I'd flown in from Cantabria on a morning flight and the temperature was climbing steadily touching 30c by the time I was wandering over the town in search of my hostel. Seville is like an ambush on the senses; heat aside, the city creeps up and snatches you away from your perceived normality. All five senses are needed in equal measure to truly appreciate it and it is impossible to wriggle free from its grasp. Sorolla loved Seville and felt this allure keenly. He painted no fewer than four of the fourteen paintings in the Vision of Spain series in or around the city. Within an hour of landing I too shared his enthusiasm for the place; it was impossible not to.

La Giralda

I skirted around the Giralda, Seville's exotic minaret built by the Moors in the 12th century and subsequently re-appropriated by the Spanish Christians into a unique bell-tower for the second largest cathedral in all Christendom, and took a narrow side street up and around to my digs, a modest backpackers' hostel set in a wonderful 500 year old Jewish house which formed part of the 'Barrio Santa Cruz'. Balconies on three levels rose above a typical Andaluz interior patio and up top there was a two-tier roof terrace giving a sea-of-terracotta-tile view in all directions punctuated by the Giralda and other, lesser, church spires. It wasn't quite the 5-star Grand Hotel de Paris in which Sorolla had installed himself on his visits here but my top bunk in an 8-bed mixed dorm would do just fine. I freshened up, namely peeled off a few layers, and headed into the maze of cobbled streets that surrounded the hostel. I had things to do, places to find and some detective work to do. There wasn't a minute to lose...

Hot: just a typical April day in the Andalusian capital

In the spring of 1915, Sorolla was already on his third, and final, trip to the Andalusian capital as part of the Vision of Spain series. Having already painted the Easter processions in the 'Holy Week Penitents' as well as a more rural scene of horseman driving fighting bulls in the surrounding countryside in 'The Round-up', both in 1914, the artist was back in Seville to paint another two canvases, this time to depict a more cultural side to Spain in the form of Flamenco and Bullfighting. 100 years later and now here I was immersing myself in these two titans of Spanish identity. Was it all just a gimmicky, soulless and plastic facade designed to perpetuate the stereotypes and myths of a Spain viewed from the outside (and to generate more than a few tourist euros) or was there something more real, more tangible, to be grasped onto here? I needed to find out more and headed straight to Sevilla's bullring, 'La Maestranza'.

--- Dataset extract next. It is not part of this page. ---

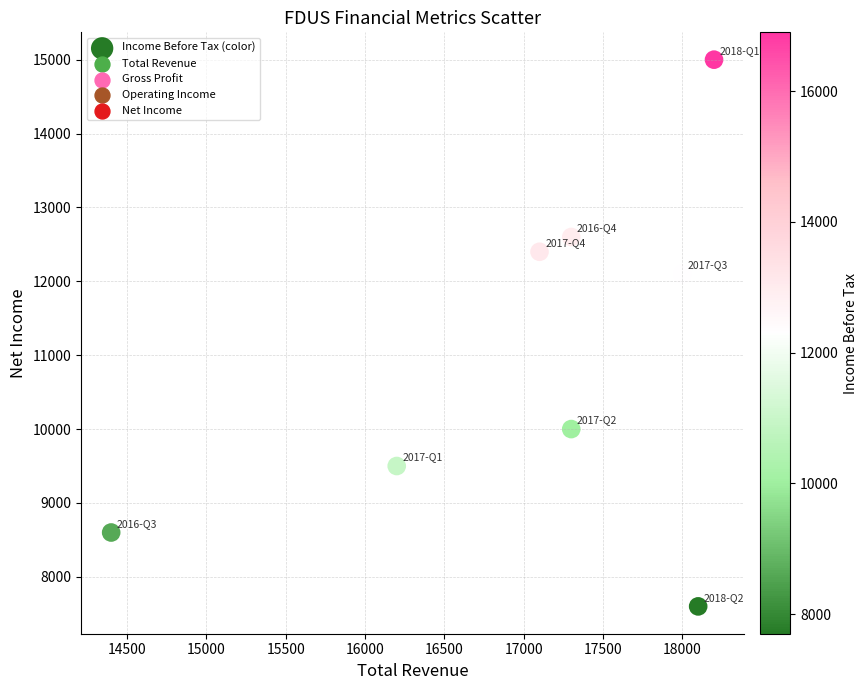

What Y value in the scatter plot is closest to 11300?

12100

La Maestranza is widely considered to be the most important bullring in the world and certainly its oldest. The bullfighting season traditionally begins here on Easter day and the daily fights over the next week would form the first major event in the tauromachia calendar. I had a ticket for the following day's event but I wanted to get a feel for the place; I circled the building and then installed myself at the back entrance, otherwise known as 'puerta 16'. Barriers had been placed either side of it and I squeezed my way to the front. The Policía local were there to act as bodyguards and every now and then the thick red wooden gates opened and an important looking person would be allowed to enter. Stood as I was right next to these gates I was given a tantalizing glimpse into the backstage world of bullfighting.

'Puerta 16'

This was real. Standing there for the best part of an hour as the crowd grew it struck me just how similar this was to being backstage at a rock concert, waiting for your favourite band or musician to waltz past and perhaps get their autograph or a photo with them. When the Matadors and their entourage finally arrived there was a definite aura of the rich and famous about them. Phones snapped away, immortalizing the moment, women shouted 'hola guapo!' and suited men with slicked-back oiled hair looked on in a haze of pride whilst the bullfighters purposely and self-confidently strode past and out of sight through the heavy wooden doors and into the bowels of Seville's great bullring. I would be back tomorrow and, with the rest of the local crowd, wandered off in the general direction of the Fería, the epicentre of the celebrations.